Whether it is instrument-generated outputs—such as glucose or creatinine values—or pathology inputs like biopsy reports, we are standardising data capture to ensure objectivity and consistency. This remains a work in progress but will be a critical asset going forward.

Historically, data quality posed challenges. Based on those learnings, we now prioritise structured data capture at the point of entry—primarily within the LIS.

Earlier, much of the analysis was conducted using Excel. Today, it is performed directly on the database, improving both efficiency and reliability.

With fragmented data sources, how do you ensure standardisation?

Let me illustrate this with a recent use case.

We routinely compute Sigma metrics for approximately 130 assays. Earlier, this process took nearly 15 days, primarily due to data fragmentation. Inputs came from multiple instruments, each generating reports in different formats. A clinician had to manually consolidate these into a single dataset before analysis—making the process both time-consuming and error-prone.

This changed after we adopted an agentic AI approach.

We collaborated with an engineering college to build a multi-agent system:

  • One agent extracts data from PDFs and converts it into structured database entries

  • Another aggregates the data into a unified format

  • A supervisory agent validates completeness, consistency, and quality

  • A final analytical agent computes the Sigma metrics

The entire process now takes under an hour.

Could a single agent deliver the same outcome instead of multiple sub-agents?

Agentic systems are built on modularity. Instead of a monolithic architecture, workflows are broken into smaller, well-defined tasks, each handled by a specialised agent.

This approach offers several advantages:

Functional clarity: Each agent operates within a defined scope

Error isolation: Issues can be traced and resolved at specific stages

Scalability: Components can be upgraded independently

A supervisory agent ensures task-level accuracy, while a higher-level orchestration layer manages the workflow end-to-end.

How are you addressing integration with legacy systems?

Integration is one of the most complex aspects of deploying AI in healthcare.

Our LIS remains the core system, housing structured and clinically validated data. The long-term objective is to embed AI capabilities directly within the LIS, enabling native analysis without data movement.

While that remains a work in progress, we currently follow a modular approach. APIs are used to extract data from the LIS, process it externally using AI models, and then reintegrate the output.

For unstructured or external data, we are developing ingestion layers that standardise inputs before feeding them into AI pipelines and subsequently into the LIS. 

What does your API architecture look like?

The API infrastructure has been built in-house as a reusable, organisation-wide layer.

For AI use cases, we define the data extraction and routing logic. The workflow is as follows:

- Data is extracted from the LIS into designated tables

- AI models process the data externally

- Outputs are standardised and pushed back into the LIS via APIs

From the end-user’s perspective, AI-generated insights are seamlessly integrated within the LIS interface, eliminating the need for separate systems. This ensures AI augments—rather than disrupts—clinical workflows.

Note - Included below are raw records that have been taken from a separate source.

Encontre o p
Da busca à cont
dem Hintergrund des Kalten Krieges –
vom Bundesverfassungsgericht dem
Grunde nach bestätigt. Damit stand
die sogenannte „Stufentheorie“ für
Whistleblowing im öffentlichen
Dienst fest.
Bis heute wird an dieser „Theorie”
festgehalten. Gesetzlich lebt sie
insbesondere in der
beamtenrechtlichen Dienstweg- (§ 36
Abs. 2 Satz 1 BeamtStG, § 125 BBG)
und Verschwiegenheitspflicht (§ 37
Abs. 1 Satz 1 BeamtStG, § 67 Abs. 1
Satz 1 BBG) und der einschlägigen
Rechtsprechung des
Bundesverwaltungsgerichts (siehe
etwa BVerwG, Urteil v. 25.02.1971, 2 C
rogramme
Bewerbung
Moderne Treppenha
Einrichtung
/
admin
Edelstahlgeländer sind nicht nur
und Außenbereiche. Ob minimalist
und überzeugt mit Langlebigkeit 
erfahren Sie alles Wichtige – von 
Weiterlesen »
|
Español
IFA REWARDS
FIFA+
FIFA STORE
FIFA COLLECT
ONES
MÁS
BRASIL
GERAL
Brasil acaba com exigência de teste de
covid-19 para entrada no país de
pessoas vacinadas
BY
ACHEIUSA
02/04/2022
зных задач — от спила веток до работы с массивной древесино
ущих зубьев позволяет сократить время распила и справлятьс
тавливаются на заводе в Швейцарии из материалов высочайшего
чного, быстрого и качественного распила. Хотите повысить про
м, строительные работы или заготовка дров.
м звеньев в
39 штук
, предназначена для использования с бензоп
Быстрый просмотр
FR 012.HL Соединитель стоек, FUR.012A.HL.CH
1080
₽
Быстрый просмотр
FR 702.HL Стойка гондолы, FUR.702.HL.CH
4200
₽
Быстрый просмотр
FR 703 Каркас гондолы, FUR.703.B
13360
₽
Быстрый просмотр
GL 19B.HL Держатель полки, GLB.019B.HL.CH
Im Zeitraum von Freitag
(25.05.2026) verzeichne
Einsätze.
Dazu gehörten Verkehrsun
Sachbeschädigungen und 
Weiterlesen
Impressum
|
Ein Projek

Where is AI being deployed across the diagnostics value chain?

We are taking measured, incremental steps, but the impact is already visible. At the entry stage, we are piloting AI systems that can read test request forms (TRFs) and convert them into structured orders, reducing manual data entry errors.

In diagnostics, we are using machine learning and deep learning models for use cases such as thalassemia screening. By analysing large volumes of CBC data, these models can flag cases that may appear normal but indicate underlying traits.

Operationally, AI has significantly improved efficiency—for instance, in Sigma metric computation.

At the reporting stage, AI can generate preliminary interpretations for numerical reports, such as lipid profiles or liver function tests. These insights are presented to clinicians as decision support.

The final responsibility, however, remains with the doctor. AI enhances speed, consistency, and analytical depth—but does not replace clinical judgment.